_Work required_
Render every line of the listing below as a JSON list of strings, one string per line, leaving out blank lines.

_Record excerpts_
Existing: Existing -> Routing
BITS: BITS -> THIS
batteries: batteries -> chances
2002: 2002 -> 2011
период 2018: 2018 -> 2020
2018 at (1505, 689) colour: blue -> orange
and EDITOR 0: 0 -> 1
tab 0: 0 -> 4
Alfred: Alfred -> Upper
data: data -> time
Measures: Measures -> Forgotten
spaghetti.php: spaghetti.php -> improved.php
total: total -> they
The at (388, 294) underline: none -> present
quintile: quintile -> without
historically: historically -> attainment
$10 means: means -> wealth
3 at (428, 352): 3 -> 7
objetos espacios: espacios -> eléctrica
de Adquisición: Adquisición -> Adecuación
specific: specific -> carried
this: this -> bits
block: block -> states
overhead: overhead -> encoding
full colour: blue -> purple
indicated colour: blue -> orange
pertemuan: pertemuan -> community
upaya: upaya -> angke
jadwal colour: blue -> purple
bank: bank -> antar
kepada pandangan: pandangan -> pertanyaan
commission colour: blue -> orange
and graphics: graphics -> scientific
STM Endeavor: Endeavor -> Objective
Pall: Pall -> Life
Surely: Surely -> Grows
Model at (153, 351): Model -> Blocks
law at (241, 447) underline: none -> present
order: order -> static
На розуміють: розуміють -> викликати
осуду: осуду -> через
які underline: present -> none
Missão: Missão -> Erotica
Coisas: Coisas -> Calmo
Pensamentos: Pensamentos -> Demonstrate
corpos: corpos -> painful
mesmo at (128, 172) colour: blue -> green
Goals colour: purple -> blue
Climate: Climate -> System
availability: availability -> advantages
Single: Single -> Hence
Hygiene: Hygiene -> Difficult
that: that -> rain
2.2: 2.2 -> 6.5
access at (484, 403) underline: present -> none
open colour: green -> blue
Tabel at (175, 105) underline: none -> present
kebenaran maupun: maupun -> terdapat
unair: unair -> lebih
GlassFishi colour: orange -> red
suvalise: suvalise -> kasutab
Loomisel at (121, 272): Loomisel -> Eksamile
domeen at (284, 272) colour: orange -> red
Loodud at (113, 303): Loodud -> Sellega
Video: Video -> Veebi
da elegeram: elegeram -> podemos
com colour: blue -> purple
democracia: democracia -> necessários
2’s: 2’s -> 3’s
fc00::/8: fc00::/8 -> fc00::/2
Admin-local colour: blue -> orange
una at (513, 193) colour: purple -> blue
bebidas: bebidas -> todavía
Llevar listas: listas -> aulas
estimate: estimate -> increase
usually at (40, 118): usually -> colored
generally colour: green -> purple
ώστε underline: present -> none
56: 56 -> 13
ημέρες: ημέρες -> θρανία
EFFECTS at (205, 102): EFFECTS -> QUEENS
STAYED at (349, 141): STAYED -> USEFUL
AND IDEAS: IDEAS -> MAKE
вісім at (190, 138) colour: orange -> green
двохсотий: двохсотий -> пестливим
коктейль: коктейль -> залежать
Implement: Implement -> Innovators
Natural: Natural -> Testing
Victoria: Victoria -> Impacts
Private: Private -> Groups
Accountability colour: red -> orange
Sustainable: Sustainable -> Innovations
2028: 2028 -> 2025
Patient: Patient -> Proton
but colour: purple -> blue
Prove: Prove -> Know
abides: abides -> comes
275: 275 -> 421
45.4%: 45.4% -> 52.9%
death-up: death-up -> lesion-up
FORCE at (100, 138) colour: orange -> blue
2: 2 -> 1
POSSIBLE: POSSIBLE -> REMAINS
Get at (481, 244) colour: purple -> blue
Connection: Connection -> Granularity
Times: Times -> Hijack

_Result_
[
  "Existing: Existing -> Routing",
  "BITS: BITS -> THIS",
  "batteries: batteries -> chances",
  "2002: 2002 -> 2011",
  "период 2018: 2018 -> 2020",
  "2018 at (1505, 689) colour: blue -> orange",
  "and EDITOR 0: 0 -> 1",
  "tab 0: 0 -> 4",
  "Alfred: Alfred -> Upper",
  "data: data -> time",
  "Measures: Measures -> Forgotten",
  "spaghetti.php: spaghetti.php -> improved.php",
  "total: total -> they",
  "The at (388, 294) underline: none -> present",
  "quintile: quintile -> without",
  "historically: historically -> attainment",
  "$10 means: means -> wealth",
  "3 at (428, 352): 3 -> 7",
  "objetos espacios: espacios -> eléctrica",
  "de Adquisición: Adquisición -> Adecuación",
  "specific: specific -> carried",
  "this: this -> bits",
  "block: block -> states",
  "overhead: overhead -> encoding",
  "full colour: blue -> purple",
  "indicated colour: blue -> orange",
  "pertemuan: pertemuan -> community",
  "upaya: upaya -> angke",
  "jadwal colour: blue -> purple",
  "bank: bank -> antar",
  "kepada pandangan: pandangan -> pertanyaan",
  "commission colour: blue -> orange",
  "and graphics: graphics -> scientific",
  "STM Endeavor: Endeavor -> Objective",
  "Pall: Pall -> Life",
  "Surely: Surely -> Grows",
  "Model at (153, 351): Model -> Blocks",
  "law at (241, 447) underline: none -> present",
  "order: order -> static",
  "На розуміють: розуміють -> викликати",
  "осуду: осуду -> через",
  "які underline: present -> none",
  "Missão: Missão -> Erotica",
  "Coisas: Coisas -> Calmo",
  "Pensamentos: Pensamentos -> Demonstrate",
  "corpos: corpos -> painful",
  "mesmo at (128, 172) colour: blue -> green",
  "Goals colour: purple -> blue",
  "Climate: Climate -> System",
  "availability: availability -> advantages",
  "Single: Single -> Hence",
  "Hygiene: Hygiene -> Difficult",
  "that: that -> rain",
  "2.2: 2.2 -> 6.5",
  "access at (484, 403) underline: present -> none",
  "open colour: green -> blue",
  "Tabel at (175, 105) underline: none -> present",
  "kebenaran maupun: maupun -> terdapat",
  "unair: unair -> lebih",
  "GlassFishi colour: orange -> red",
  "suvalise: suvalise -> kasutab",
  "Loomisel at (121, 272): Loomisel -> Eksamile",
  "domeen at (284, 272) colour: orange -> red",
  "Loodud at (113, 303): Loodud -> Sellega",
  "Video: Video -> Veebi",
  "da elegeram: elegeram -> podemos",
  "com colour: blue -> purple",
  "democracia: democracia -> necessários",
  "2’s: 2’s -> 3’s",
  "fc00::/8: fc00::/8 -> fc00::/2",
  "Admin-local colour: blue -> orange",
  "una at (513, 193) colour: purple -> blue",
  "bebidas: bebidas -> todavía",
  "Llevar listas: listas -> aulas",
  "estimate: estimate -> increase",
  "usually at (40, 118): usually -> colored",
  "generally colour: green -> purple",
  "ώστε underline: present -> none",
  "56: 56 -> 13",
  "ημέρες: ημέρες -> θρανία",
  "EFFECTS at (205, 102): EFFECTS -> QUEENS",
  "STAYED at (349, 141): STAYED -> USEFUL",
  "AND IDEAS: IDEAS -> MAKE",
  "вісім at (190, 138) colour: orange -> green",
  "двохсотий: двохсотий -> пестливим",
  "коктейль: коктейль -> залежать",
  "Implement: Implement -> Innovators",
  "Natural: Natural -> Testing",
  "Victoria: Victoria -> Impacts",
  "Private: Private -> Groups",
  "Accountability colour: red -> orange",
  "Sustainable: Sustainable -> Innovations",
  "2028: 2028 -> 2025",
  "Patient: Patient -> Proton",
  "but colour: purple -> blue",
  "Prove: Prove -> Know",
  "abides: abides -> comes",
  "275: 275 -> 421",
  "45.4%: 45.4% -> 52.9%",
  "death-up: death-up -> lesion-up",
  "FORCE at (100, 138) colour: orange -> blue",
  "2: 2 -> 1",
  "POSSIBLE: POSSIBLE -> REMAINS",
  "Get at (481, 244) colour: purple -> blue",
  "Connection: Connection -> Granularity",
  "Times: Times -> Hijack"
]